The tale of the scrimping airlines gets curiouser and curiouser. And shiftier and shiftier. Continental has announced that it will reduce the maximum size of its passengers' carry-on bags by a full six inches.

That's right. As of November 1, if you try to tote a bag measuring more than a total of 51 inches, by the rights the airline can turn you around and force you to pay to check it. The new rule says that domestic carry-ons can't measure more than 45 inches.

Gee, Continental, this stricter rule wouldn't have anything to do with the fact that as of October 7, you now charge $15 for the first checked bag and $25 for the second, would it? After all, there are lots of people whose bags fit in the overhead bin just fine today, but as of the Thanksgiving flight rush, could potentially be forced to shell out for them. You wouldn't be taking advantage of consumers, would you? You won't take these new rules as an opportunity for the extra-charge police to stop passengers with a poorly timed gotcha, right?

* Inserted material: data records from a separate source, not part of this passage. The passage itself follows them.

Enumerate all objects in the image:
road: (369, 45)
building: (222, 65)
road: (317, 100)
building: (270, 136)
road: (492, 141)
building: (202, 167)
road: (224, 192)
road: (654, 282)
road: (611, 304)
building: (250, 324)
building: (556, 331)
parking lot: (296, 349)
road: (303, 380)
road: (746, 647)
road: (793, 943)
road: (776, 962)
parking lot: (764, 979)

In fairness to Continental, which will replace all of its in-terminal measuring templates to enforce the new standard, the new size is pretty much what all the majors require. So it's not as if it's being unusually unfair, timing notwithstanding. The one big airline that's still generous with the dimensions, Southwest, perhaps not so ironically permits two checked bags for free. (U.S. Airways, which charges, still allows for 51-inch carry-ons, but then again, it also charges you $2 for a simple drink of water, so it's bleeding passengers in other ways.)

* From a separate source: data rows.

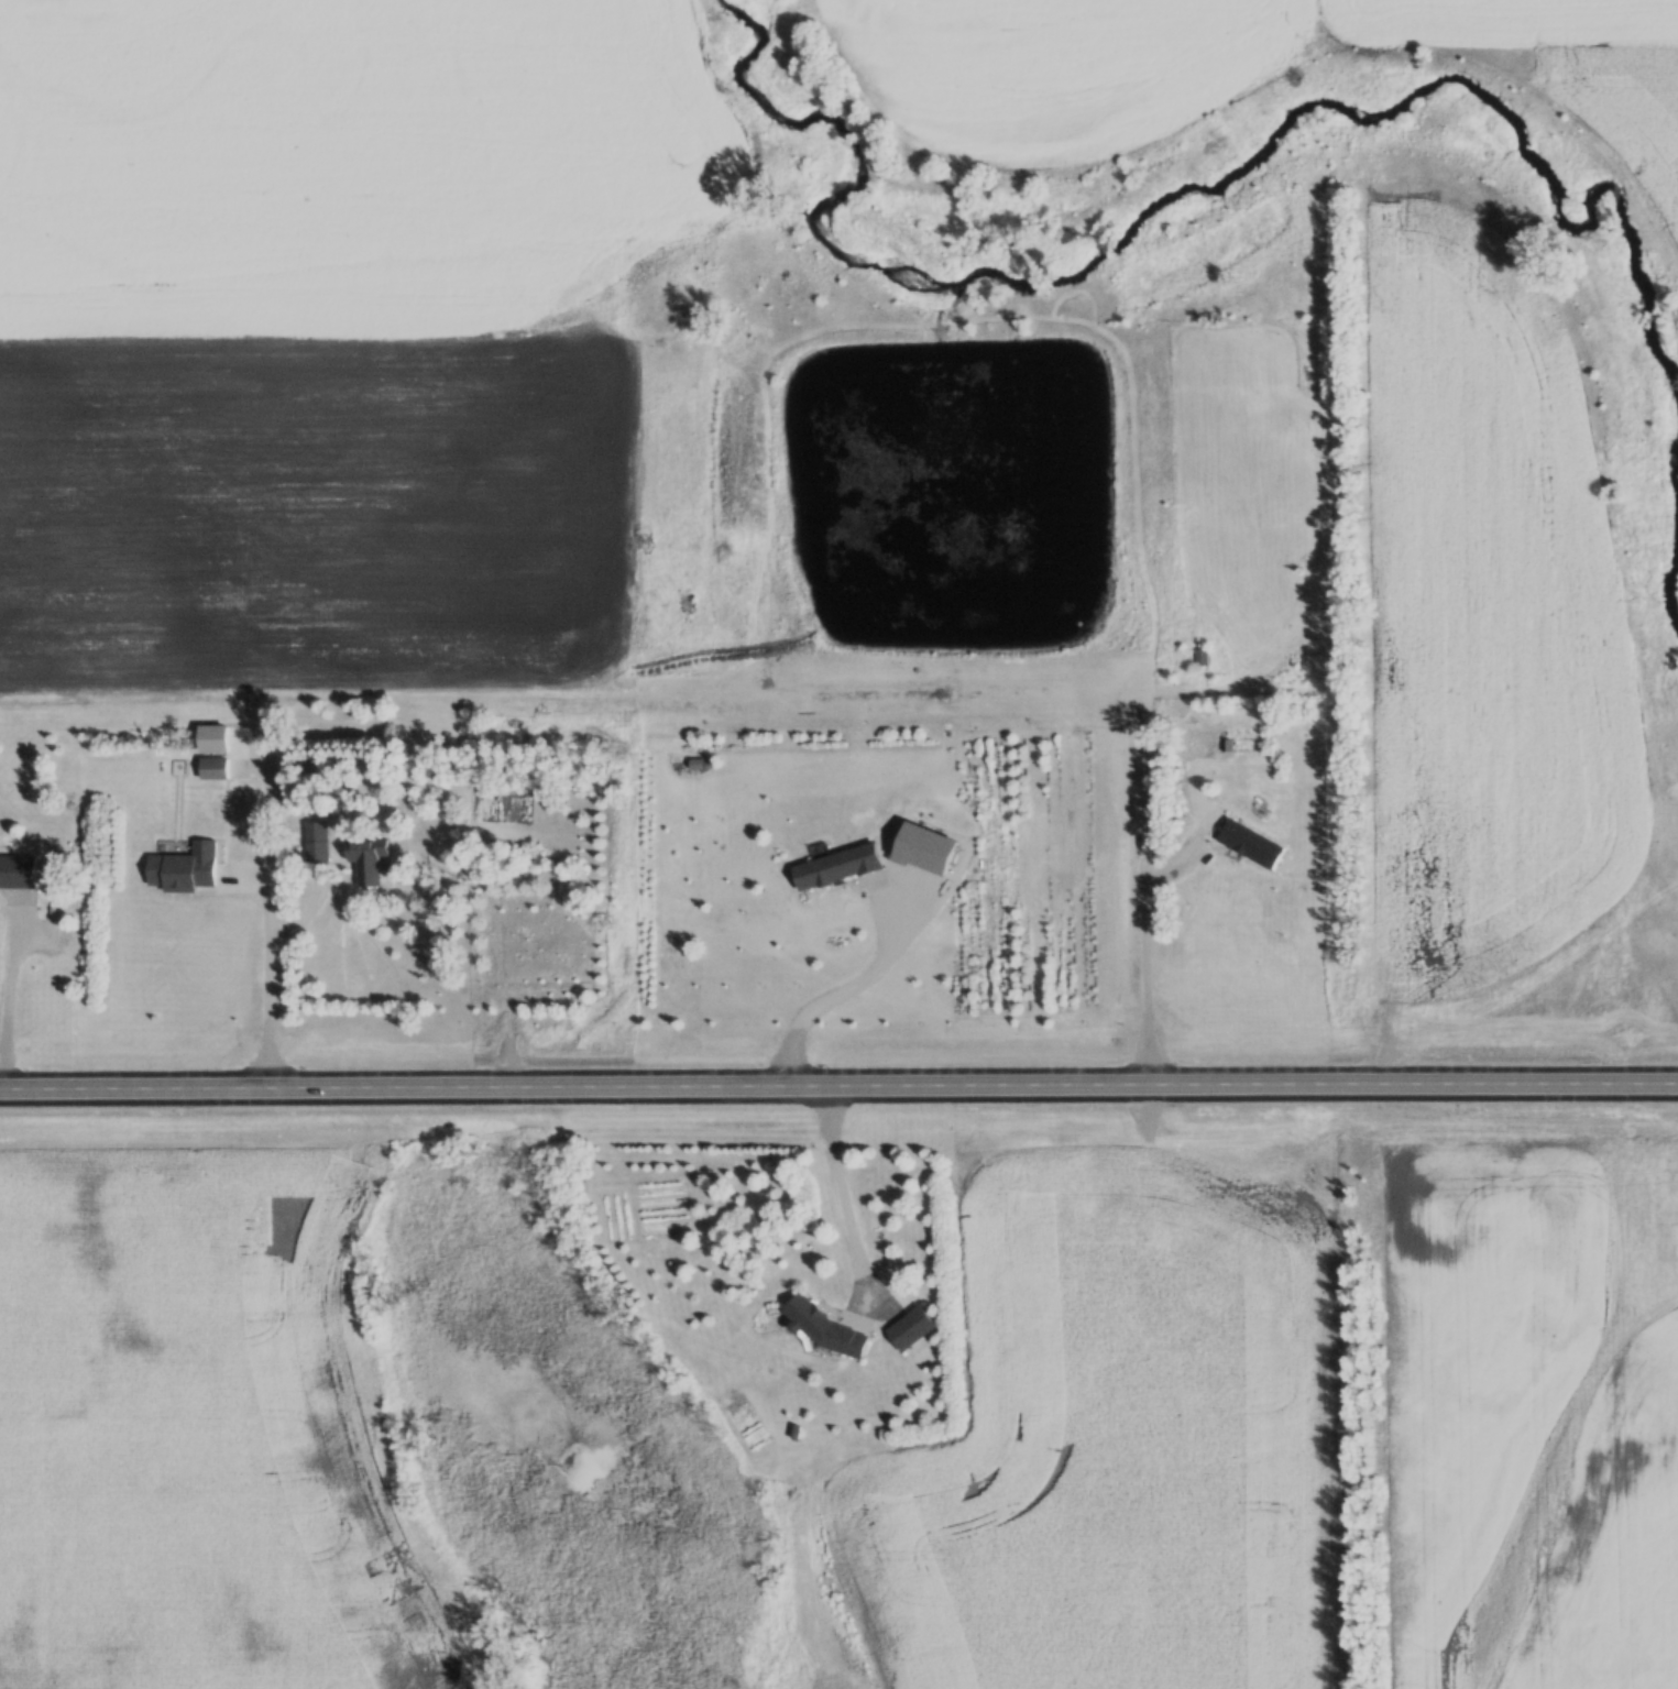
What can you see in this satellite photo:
river: (1177, 213)
river: (1676, 511)
building: (212, 768)
building: (315, 831)
building: (1249, 843)
building: (834, 866)
building: (182, 868)
building: (16, 872)
road: (839, 1096)
building: (907, 1328)
building: (829, 1333)

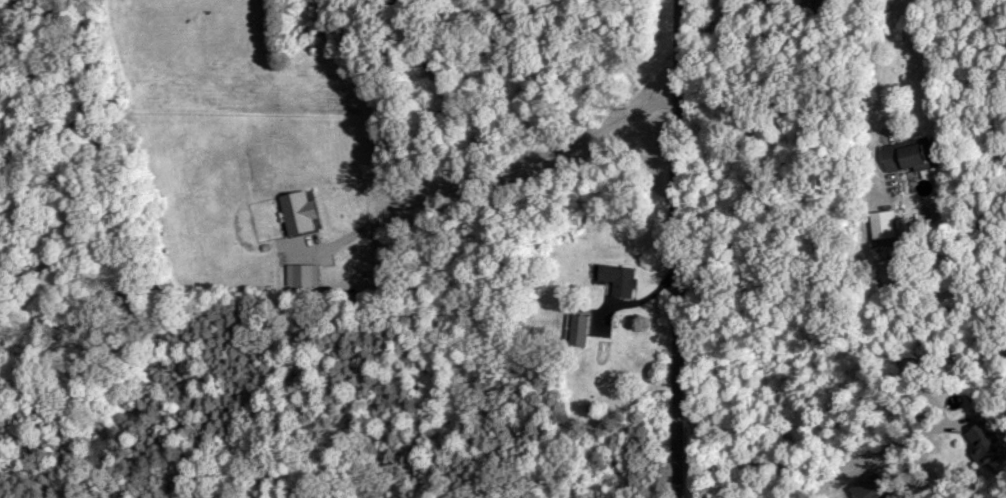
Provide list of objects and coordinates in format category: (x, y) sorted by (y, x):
building: (907, 155)
building: (883, 226)
road: (684, 249)
building: (617, 278)
building: (576, 329)
building: (986, 448)
road: (875, 453)
building: (870, 487)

Let's not fool ourselves. The airlines are doing anything they can get away with to make more cash, including legally getting out of paying taxes through extra fees. It's pointless to keep complaining about that. But is it pointless to point out that we seem to be watching an airline needlessly alter its rules to railroad passengers into extra fees?

The fact that each carry-on's weight limit, 40 pounds, will stay exactly the same tells me that heaviness is not the issue here. At the same time, I have a hard time believing that those six inches are going to make any perceivable difference in the overhead compartments, particularly because they don't have to come from any specific side of the luggage. Passengers can just make their bags six inches shorter, not wider, and they could still potentially take up the same amount of space.